__Set problem A__:
In the Form 8-K filing, what date is given for the Agreement and Plan of Merger?

__Text segment__:
FORM 8-K
 

 
 
UNITED STATES
SECURITIES AND EXCHANGE COMMISSION
Washington, D.C. 20549
 
FORM 8-K
CURRENT REPORT
Pursuant to Section 13 or 15(d) of the Securities Exchange Act of 1934
Date of Report (Date of earliest event reported): March 10, 2008
 
Cogdell Spencer Inc.
(Exact name of registrant as specified in its charter)
         
Maryland
(State or other jurisdiction of
incorporation)
  001-32649
(Commission File
Number)
  20-3126457
(IRS Employer
Identification Number)
     
4401 Barclay Downs Drive, Suite 300    
Charlotte, North Carolina
(Address of principal executive offices)
  28209
(Zip Code)
Registrant’s telephone number, including area code: (704) 940-2900
N/A
(Former name or former address, if changed since last report.)
Check the appropriate box below if the Form 8-K filing is intended to simultaneously satisfy the filing obligation of the registrant under any of the following provisions (see General Instruction A.2. below):
o   Written communications pursuant to Rule 425 under the Securities Act (17 CFR 230.425)
o   Soliciting material pursuant to Rule 14a-12 under the Exchange Act (17 CFR 240.14a-12)
o   Pre-commencement communications pursuant to Rule 14d-2(b) under the Exchange Act (17 CFR 240.14d-2(b))
o   Pre-commencement communications pursuant to Rule 13e-4(c) under the Exchange Act (17 CFR 240.13e-4(c))
 
 

 


 

ITEM 2.01   Completion of Acquisition or Disposition of Assets
Merger Agreement
On March 10, 2008, Cogdell Spencer Inc. (the “Company”) and its operating partnership, Cogdell Spencer LP (the “Operating Partnership”) completed a merger transaction through which they acquired MEA Holdings, Inc. (“MEA”). The transaction was effected pursuant to an Agreement and Plan of Merger (the “Merger Agreement”) dated as of January 23, 2008, as amended, by and among the Company, the Operating Partnership, Goldenboy Acquisition Corp. (a wholly-owned subsidiary of the Operating Partnership), MEA, Marshall Erdman & Associates, Inc., Marshall Erdman Development, LLC, and David Pelisek, David Lubar and Scott Ransom, in their capacity as the Seller Representative.

(Raw records)

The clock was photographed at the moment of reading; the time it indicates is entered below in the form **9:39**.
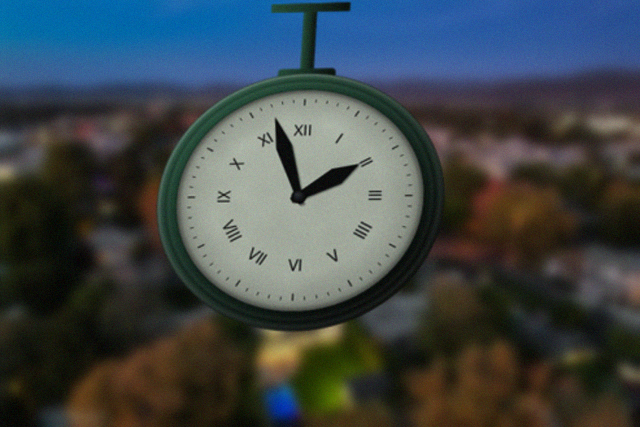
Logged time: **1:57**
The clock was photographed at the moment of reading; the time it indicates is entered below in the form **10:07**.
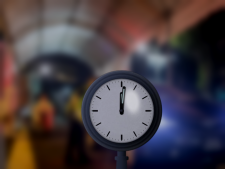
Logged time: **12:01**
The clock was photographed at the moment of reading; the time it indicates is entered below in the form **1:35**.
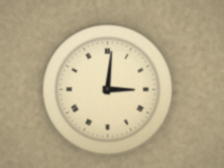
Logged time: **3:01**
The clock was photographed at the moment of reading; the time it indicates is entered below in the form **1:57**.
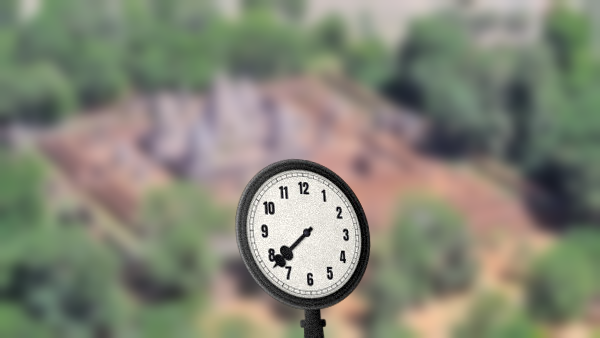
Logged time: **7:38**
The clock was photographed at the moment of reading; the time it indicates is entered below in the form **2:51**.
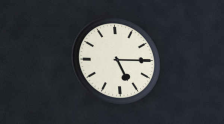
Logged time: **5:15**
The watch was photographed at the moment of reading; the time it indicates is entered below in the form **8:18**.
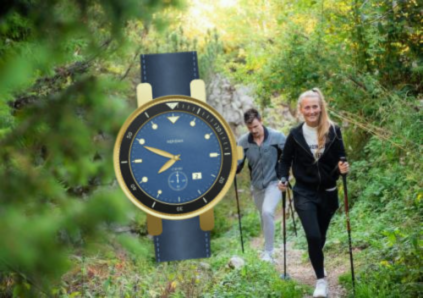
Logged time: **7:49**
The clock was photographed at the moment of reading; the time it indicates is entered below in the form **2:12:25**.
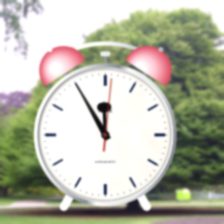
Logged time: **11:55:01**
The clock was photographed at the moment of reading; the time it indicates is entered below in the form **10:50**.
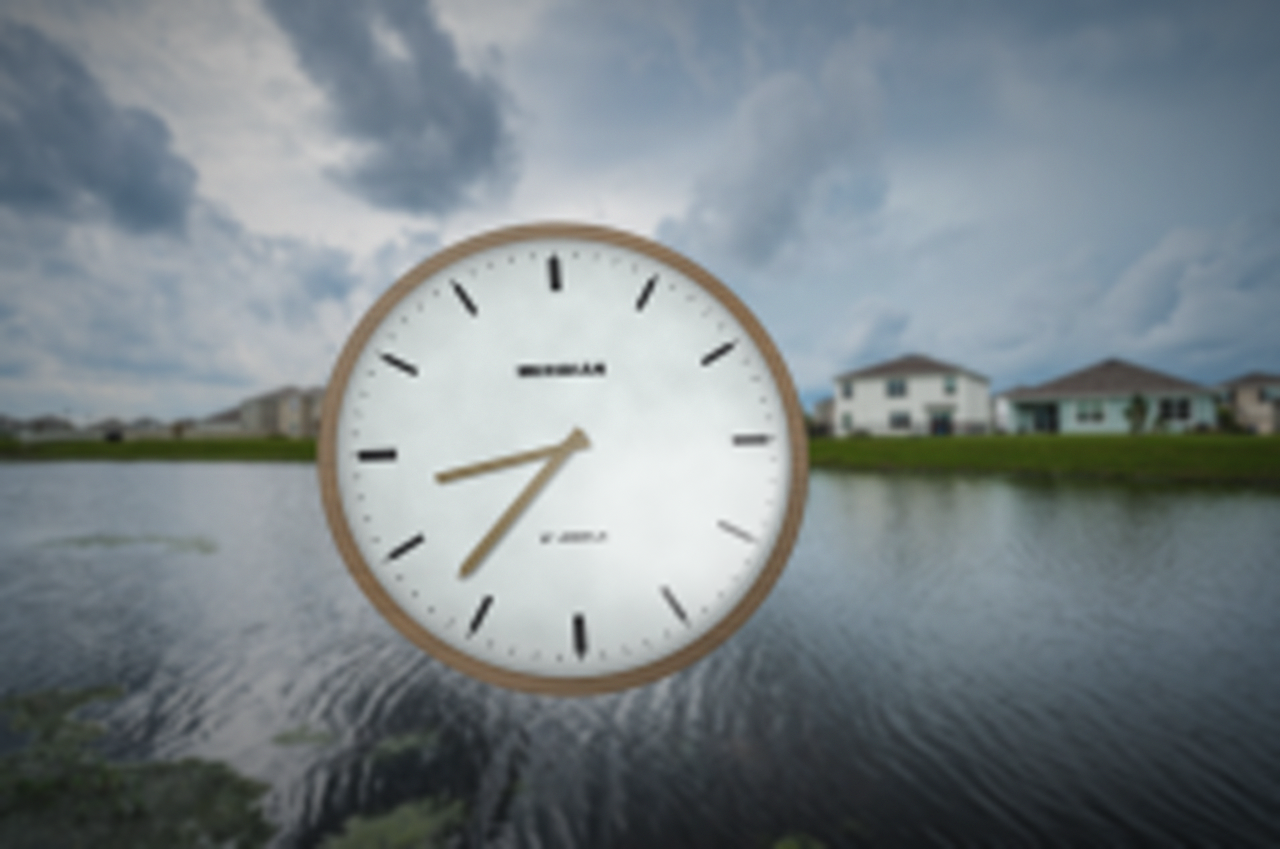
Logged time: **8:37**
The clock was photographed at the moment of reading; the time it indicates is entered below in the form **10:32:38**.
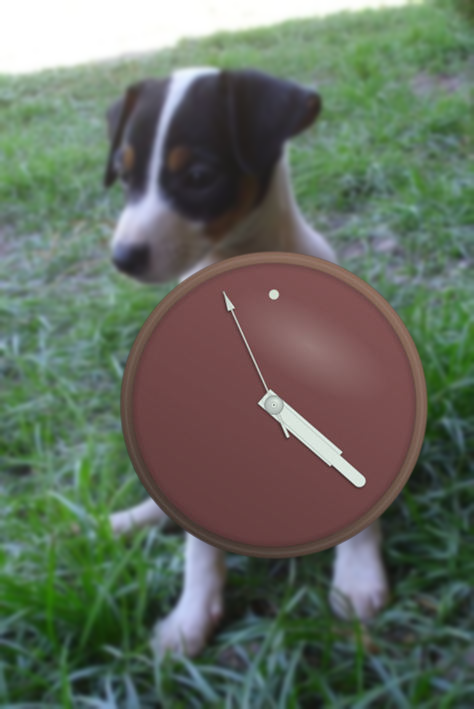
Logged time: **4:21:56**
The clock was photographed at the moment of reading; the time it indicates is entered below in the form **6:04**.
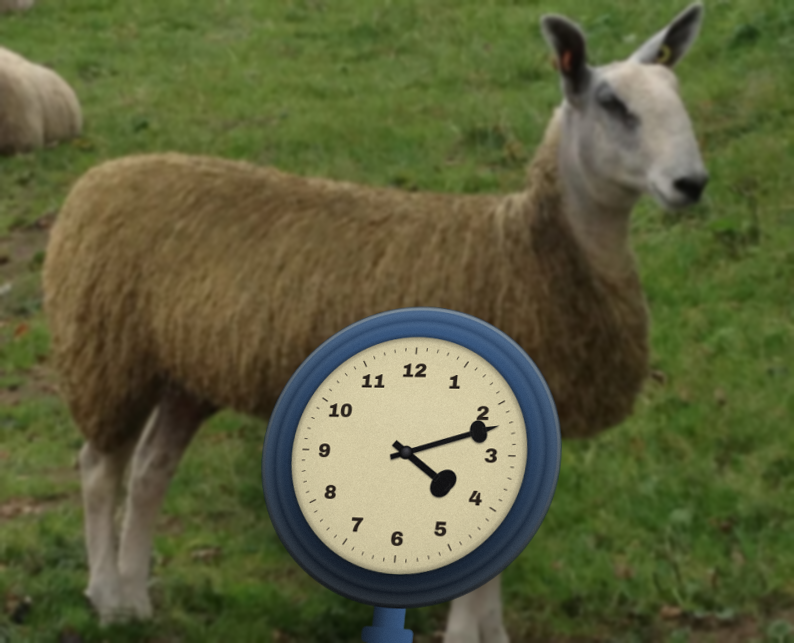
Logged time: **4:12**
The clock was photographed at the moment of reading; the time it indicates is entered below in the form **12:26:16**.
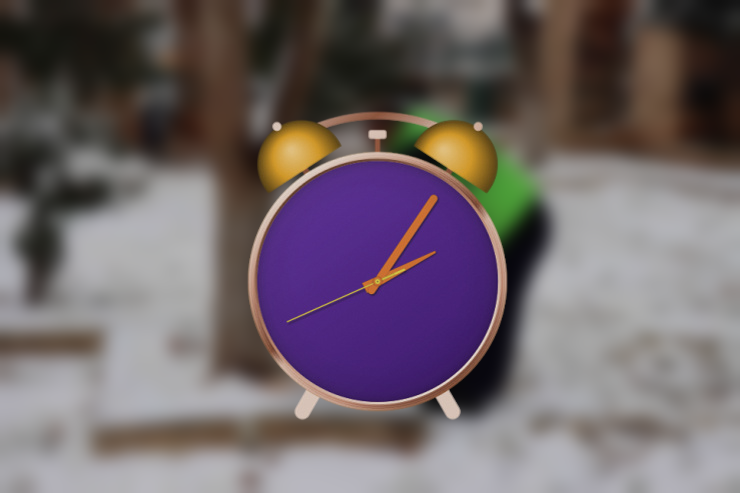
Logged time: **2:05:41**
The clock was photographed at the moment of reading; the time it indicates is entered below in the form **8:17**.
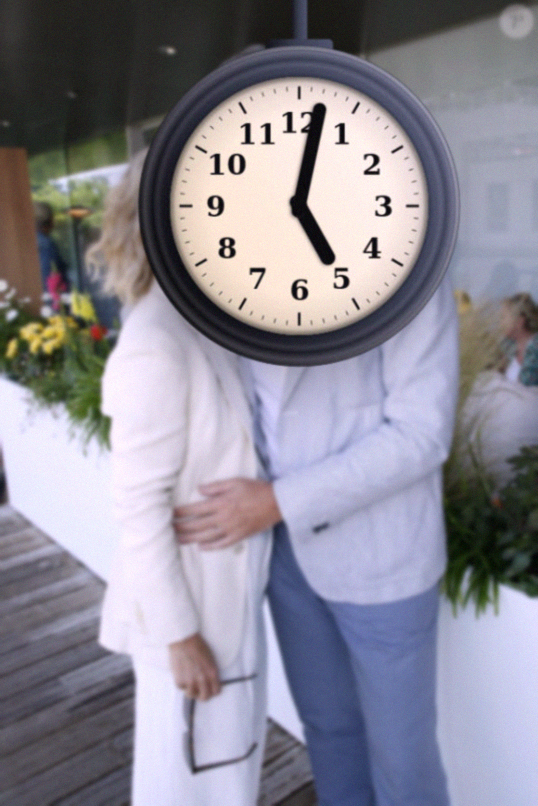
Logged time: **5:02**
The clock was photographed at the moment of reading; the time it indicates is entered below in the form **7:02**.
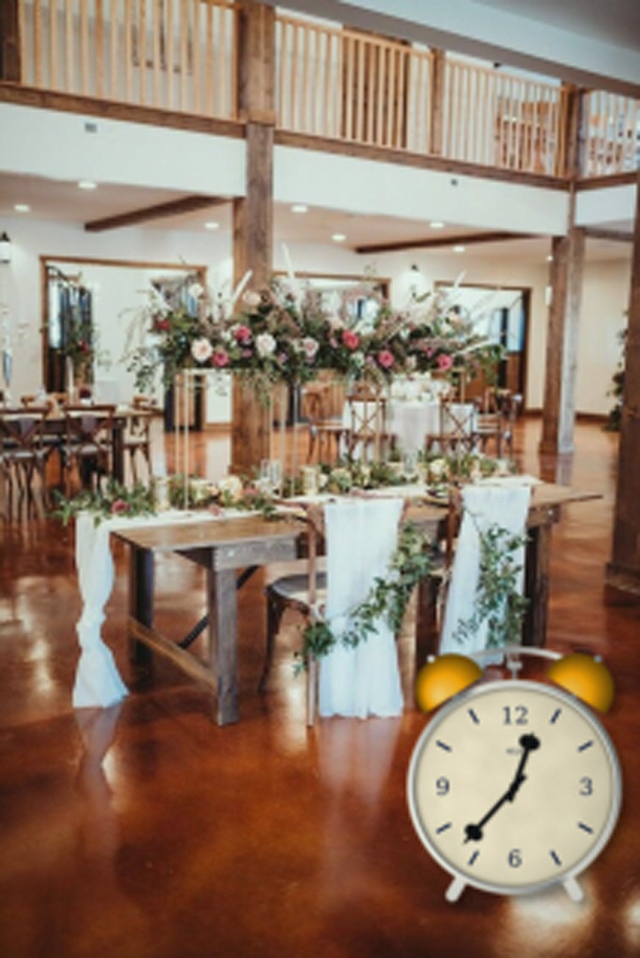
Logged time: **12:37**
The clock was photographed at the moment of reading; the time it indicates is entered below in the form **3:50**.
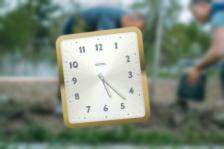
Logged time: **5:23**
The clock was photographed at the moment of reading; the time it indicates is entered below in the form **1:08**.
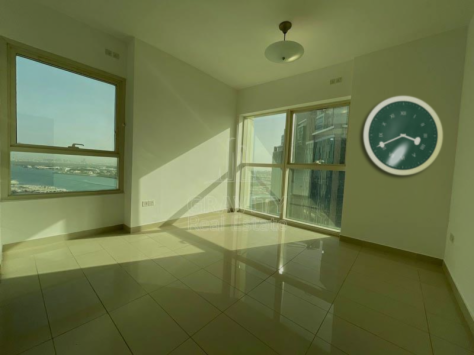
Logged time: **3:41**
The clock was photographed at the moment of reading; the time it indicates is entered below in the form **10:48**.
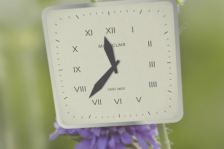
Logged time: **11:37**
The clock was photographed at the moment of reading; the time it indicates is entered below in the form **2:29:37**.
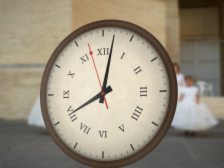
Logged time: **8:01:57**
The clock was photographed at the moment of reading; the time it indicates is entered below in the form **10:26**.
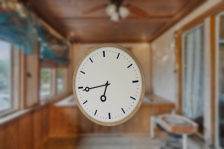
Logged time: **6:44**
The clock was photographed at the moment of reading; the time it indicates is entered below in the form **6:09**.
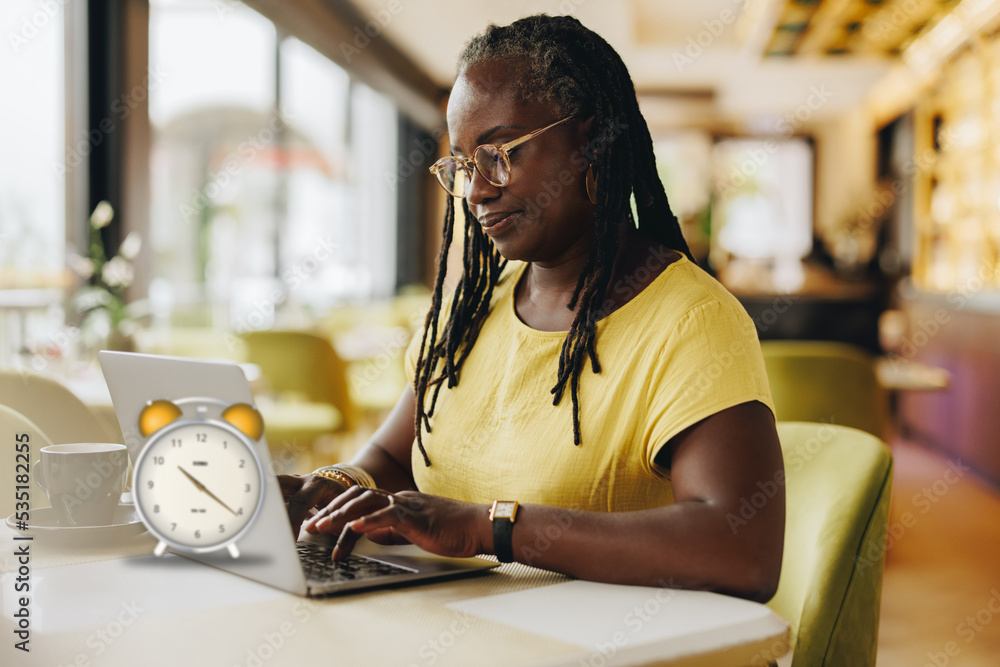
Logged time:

__Set problem B__:
Convert the records starting at the line that contains "the form **12:26:16**." and ending at the line that contains "Logged time: **2:05:41**" into a Markdown table with the columns Row and Line. Skip blank lines and leave the pictures out.

__Full answer A__:
January 23, 2008.

__Full answer B__:
| Row | Line |
|---|---|
| 1 | The clock was photographed at the moment of reading; the time it indicates is entered below in the form **12:26:16**. |
| 2 | Logged time: **2:05:41** |